▶ **Job item**: Apart from the pictures, every part of the records below gets retyped exactly.

===== Data section

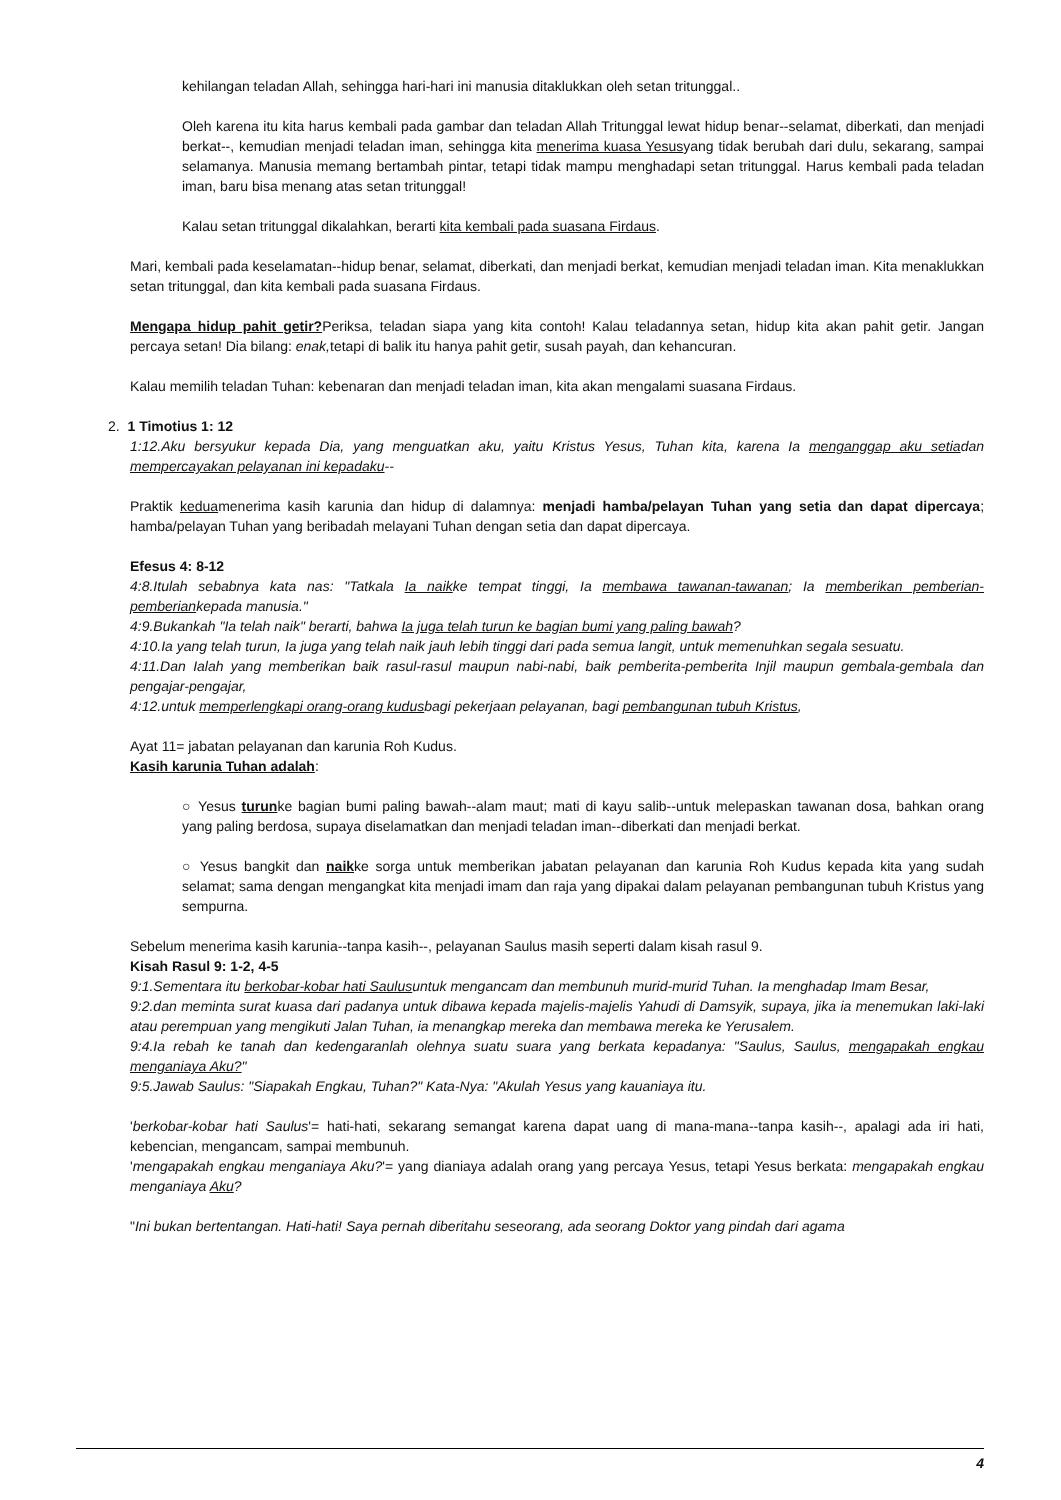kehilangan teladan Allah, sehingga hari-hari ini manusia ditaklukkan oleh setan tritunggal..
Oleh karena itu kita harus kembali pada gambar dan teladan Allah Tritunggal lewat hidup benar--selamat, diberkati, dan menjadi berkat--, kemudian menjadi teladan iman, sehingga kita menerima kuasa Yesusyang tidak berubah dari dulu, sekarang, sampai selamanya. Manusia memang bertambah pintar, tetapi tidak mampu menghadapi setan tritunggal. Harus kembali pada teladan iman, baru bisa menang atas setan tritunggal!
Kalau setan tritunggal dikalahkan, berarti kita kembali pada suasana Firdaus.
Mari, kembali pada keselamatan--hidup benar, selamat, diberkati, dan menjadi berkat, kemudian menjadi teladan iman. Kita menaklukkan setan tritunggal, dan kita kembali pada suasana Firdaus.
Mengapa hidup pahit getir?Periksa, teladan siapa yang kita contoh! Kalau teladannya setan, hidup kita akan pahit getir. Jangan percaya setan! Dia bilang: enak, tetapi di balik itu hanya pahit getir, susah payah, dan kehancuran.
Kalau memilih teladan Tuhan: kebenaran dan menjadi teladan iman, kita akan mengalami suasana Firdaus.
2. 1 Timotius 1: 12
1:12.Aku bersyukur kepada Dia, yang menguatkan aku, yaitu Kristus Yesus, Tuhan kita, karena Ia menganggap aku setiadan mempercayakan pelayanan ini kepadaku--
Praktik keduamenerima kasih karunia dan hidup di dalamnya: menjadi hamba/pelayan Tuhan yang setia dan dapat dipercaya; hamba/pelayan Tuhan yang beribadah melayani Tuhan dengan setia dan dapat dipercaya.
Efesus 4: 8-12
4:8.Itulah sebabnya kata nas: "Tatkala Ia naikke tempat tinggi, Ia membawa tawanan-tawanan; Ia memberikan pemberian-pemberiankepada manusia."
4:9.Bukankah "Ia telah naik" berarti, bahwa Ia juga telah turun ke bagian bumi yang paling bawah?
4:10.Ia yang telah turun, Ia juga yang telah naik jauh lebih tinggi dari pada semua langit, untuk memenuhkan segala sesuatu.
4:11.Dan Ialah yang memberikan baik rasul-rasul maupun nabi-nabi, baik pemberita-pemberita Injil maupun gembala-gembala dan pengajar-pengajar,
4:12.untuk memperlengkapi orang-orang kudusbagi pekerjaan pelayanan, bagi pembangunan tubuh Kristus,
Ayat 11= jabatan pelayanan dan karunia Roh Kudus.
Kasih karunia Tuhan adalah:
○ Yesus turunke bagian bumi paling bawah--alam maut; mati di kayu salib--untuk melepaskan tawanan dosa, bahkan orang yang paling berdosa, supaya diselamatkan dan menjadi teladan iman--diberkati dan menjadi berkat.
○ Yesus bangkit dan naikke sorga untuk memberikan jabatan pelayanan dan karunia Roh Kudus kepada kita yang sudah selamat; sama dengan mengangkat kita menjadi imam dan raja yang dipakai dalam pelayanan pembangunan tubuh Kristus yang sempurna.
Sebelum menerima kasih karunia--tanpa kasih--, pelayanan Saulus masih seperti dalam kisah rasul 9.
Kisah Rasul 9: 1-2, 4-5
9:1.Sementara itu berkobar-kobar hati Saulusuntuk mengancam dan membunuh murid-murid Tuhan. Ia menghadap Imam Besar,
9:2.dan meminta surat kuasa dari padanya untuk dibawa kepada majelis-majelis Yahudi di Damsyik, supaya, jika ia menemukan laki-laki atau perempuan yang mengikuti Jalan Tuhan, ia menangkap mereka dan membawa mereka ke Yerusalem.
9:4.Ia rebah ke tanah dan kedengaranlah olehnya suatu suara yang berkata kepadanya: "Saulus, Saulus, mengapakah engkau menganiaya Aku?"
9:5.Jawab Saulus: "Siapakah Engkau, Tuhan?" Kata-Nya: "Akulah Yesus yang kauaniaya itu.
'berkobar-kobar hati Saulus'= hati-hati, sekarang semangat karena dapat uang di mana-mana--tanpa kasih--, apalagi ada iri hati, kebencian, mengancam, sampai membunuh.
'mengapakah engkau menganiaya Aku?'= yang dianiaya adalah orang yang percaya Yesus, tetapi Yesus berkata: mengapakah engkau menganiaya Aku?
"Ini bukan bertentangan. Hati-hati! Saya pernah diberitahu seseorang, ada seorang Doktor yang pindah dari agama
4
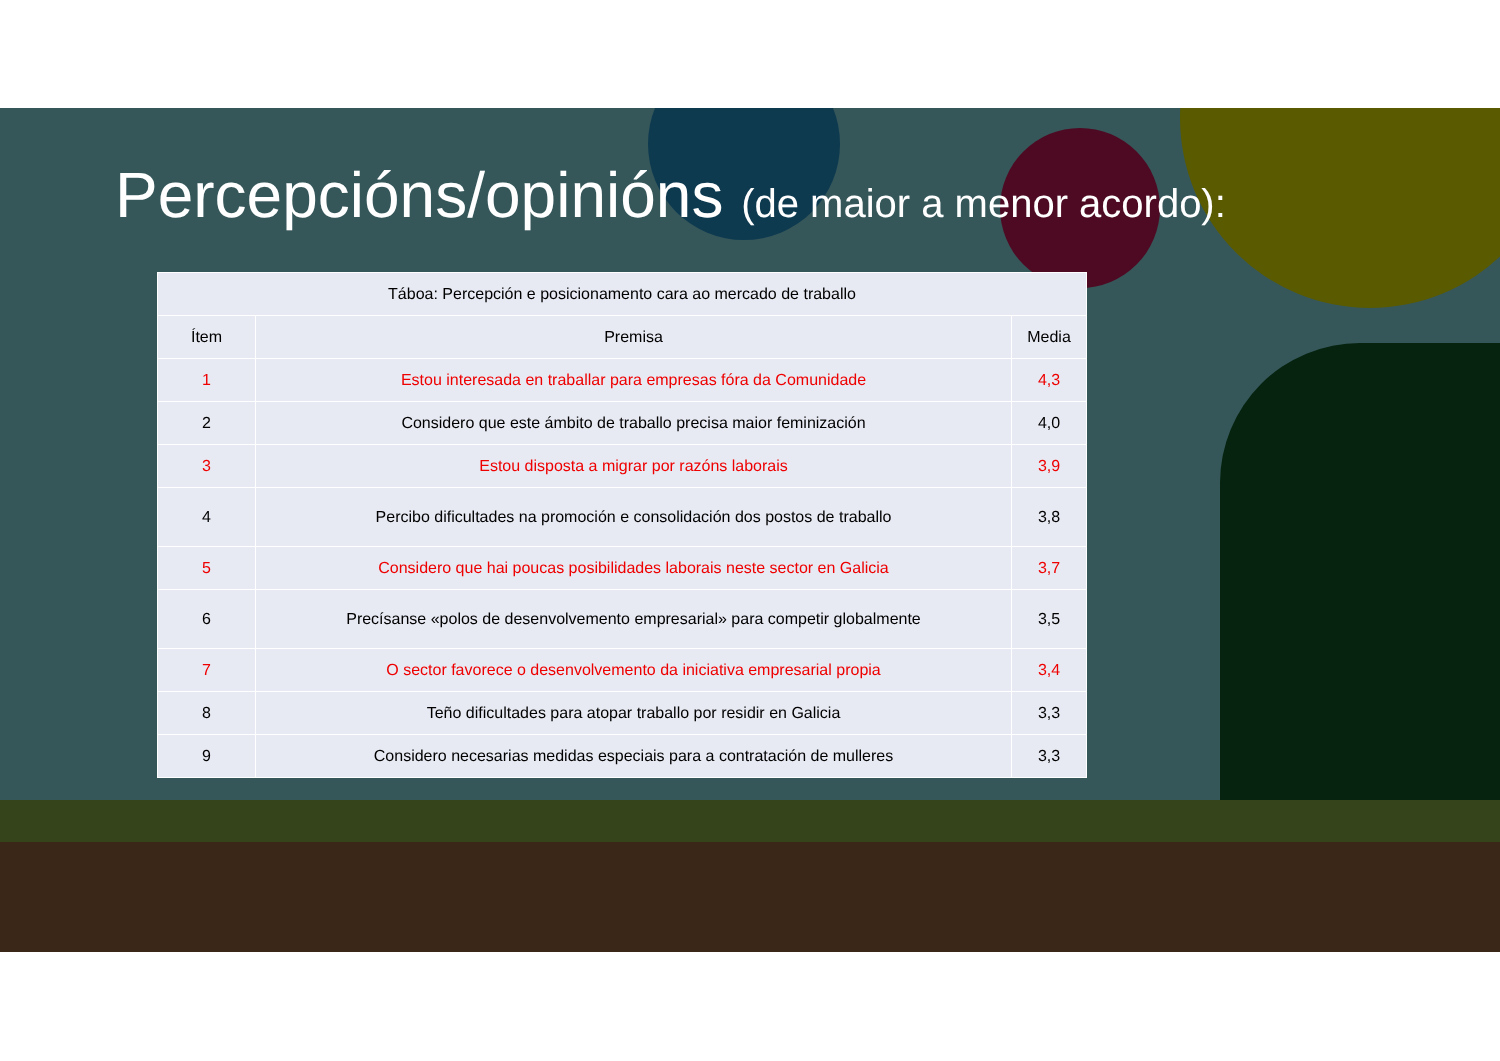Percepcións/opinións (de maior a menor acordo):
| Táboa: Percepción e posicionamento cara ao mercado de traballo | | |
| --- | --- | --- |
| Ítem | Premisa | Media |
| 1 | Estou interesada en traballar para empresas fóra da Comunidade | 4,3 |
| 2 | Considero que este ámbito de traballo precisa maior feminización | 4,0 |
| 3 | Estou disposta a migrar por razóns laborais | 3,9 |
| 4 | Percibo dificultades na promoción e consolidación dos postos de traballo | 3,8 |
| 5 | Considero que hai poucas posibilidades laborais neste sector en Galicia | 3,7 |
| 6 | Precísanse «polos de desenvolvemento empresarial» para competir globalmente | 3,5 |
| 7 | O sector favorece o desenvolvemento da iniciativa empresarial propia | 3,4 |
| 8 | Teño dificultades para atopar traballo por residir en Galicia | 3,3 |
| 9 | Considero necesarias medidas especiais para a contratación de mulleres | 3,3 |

==========

▶ **Exercise solution**:
kehilangan teladan Allah, sehingga hari-hari ini manusia ditaklukkan oleh setan tritunggal..
Oleh karena itu kita harus kembali pada gambar dan teladan Allah Tritunggal lewat hidup benar--selamat, diberkati, dan menjadi berkat--, kemudian menjadi teladan iman, sehingga kita menerima kuasa Yesusyang tidak berubah dari dulu, sekarang, sampai selamanya. Manusia memang bertambah pintar, tetapi tidak mampu menghadapi setan tritunggal. Harus kembali pada teladan iman, baru bisa menang atas setan tritunggal!
Kalau setan tritunggal dikalahkan, berarti kita kembali pada suasana Firdaus.
Mari, kembali pada keselamatan--hidup benar, selamat, diberkati, dan menjadi berkat, kemudian menjadi teladan iman. Kita menaklukkan setan tritunggal, dan kita kembali pada suasana Firdaus.
Mengapa hidup pahit getir?Periksa, teladan siapa yang kita contoh! Kalau teladannya setan, hidup kita akan pahit getir. Jangan percaya setan! Dia bilang: enak, tetapi di balik itu hanya pahit getir, susah payah, dan kehancuran.
Kalau memilih teladan Tuhan: kebenaran dan menjadi teladan iman, kita akan mengalami suasana Firdaus.
2. 1 Timotius 1: 12
1:12.Aku bersyukur kepada Dia, yang menguatkan aku, yaitu Kristus Yesus, Tuhan kita, karena Ia menganggap aku setiadan mempercayakan pelayanan ini kepadaku--
Praktik keduamenerima kasih karunia dan hidup di dalamnya: menjadi hamba/pelayan Tuhan yang setia dan dapat dipercaya; hamba/pelayan Tuhan yang beribadah melayani Tuhan dengan setia dan dapat dipercaya.
Efesus 4: 8-12
4:8.Itulah sebabnya kata nas: "Tatkala Ia naikke tempat tinggi, Ia membawa tawanan-tawanan; Ia memberikan pemberian-pemberiankepada manusia."
4:9.Bukankah "Ia telah naik" berarti, bahwa Ia juga telah turun ke bagian bumi yang paling bawah?
4:10.Ia yang telah turun, Ia juga yang telah naik jauh lebih tinggi dari pada semua langit, untuk memenuhkan segala sesuatu.
4:11.Dan Ialah yang memberikan baik rasul-rasul maupun nabi-nabi, baik pemberita-pemberita Injil maupun gembala-gembala dan pengajar-pengajar,
4:12.untuk memperlengkapi orang-orang kudusbagi pekerjaan pelayanan, bagi pembangunan tubuh Kristus,
Ayat 11= jabatan pelayanan dan karunia Roh Kudus.
Kasih karunia Tuhan adalah:
○ Yesus turunke bagian bumi paling bawah--alam maut; mati di kayu salib--untuk melepaskan tawanan dosa, bahkan orang yang paling berdosa, supaya diselamatkan dan menjadi teladan iman--diberkati dan menjadi berkat.
○ Yesus bangkit dan naikke sorga untuk memberikan jabatan pelayanan dan karunia Roh Kudus kepada kita yang sudah selamat; sama dengan mengangkat kita menjadi imam dan raja yang dipakai dalam pelayanan pembangunan tubuh Kristus yang sempurna.
Sebelum menerima kasih karunia--tanpa kasih--, pelayanan Saulus masih seperti dalam kisah rasul 9.
Kisah Rasul 9: 1-2, 4-5
9:1.Sementara itu berkobar-kobar hati Saulusuntuk mengancam dan membunuh murid-murid Tuhan. Ia menghadap Imam Besar,
9:2.dan meminta surat kuasa dari padanya untuk dibawa kepada majelis-majelis Yahudi di Damsyik, supaya, jika ia menemukan laki-laki atau perempuan yang mengikuti Jalan Tuhan, ia menangkap mereka dan membawa mereka ke Yerusalem.
9:4.Ia rebah ke tanah dan kedengaranlah olehnya suatu suara yang berkata kepadanya: "Saulus, Saulus, mengapakah engkau menganiaya Aku?"
9:5.Jawab Saulus: "Siapakah Engkau, Tuhan?" Kata-Nya: "Akulah Yesus yang kauaniaya itu.
'berkobar-kobar hati Saulus'= hati-hati, sekarang semangat karena dapat uang di mana-mana--tanpa kasih--, apalagi ada iri hati, kebencian, mengancam, sampai membunuh.
'mengapakah engkau menganiaya Aku?'= yang dianiaya adalah orang yang percaya Yesus, tetapi Yesus berkata: mengapakah engkau menganiaya Aku?
"Ini bukan bertentangan. Hati-hati! Saya pernah diberitahu seseorang, ada seorang Doktor yang pindah dari agama
4
Percepcións/opinións (de maior a menor acordo):
| Táboa: Percepción e posicionamento cara ao mercado de traballo | | |
| --- | --- | --- |
| Ítem | Premisa | Media |
| 1 | Estou interesada en traballar para empresas fóra da Comunidade | 4,3 |
| 2 | Considero que este ámbito de traballo precisa maior feminización | 4,0 |
| 3 | Estou disposta a migrar por razóns laborais | 3,9 |
| 4 | Percibo dificultades na promoción e consolidación dos postos de traballo | 3,8 |
| 5 | Considero que hai poucas posibilidades laborais neste sector en Galicia | 3,7 |
| 6 | Precísanse «polos de desenvolvemento empresarial» para competir globalmente | 3,5 |
| 7 | O sector favorece o desenvolvemento da iniciativa empresarial propia | 3,4 |
| 8 | Teño dificultades para atopar traballo por residir en Galicia | 3,3 |
| 9 | Considero necesarias medidas especiais para a contratación de mulleres | 3,3 |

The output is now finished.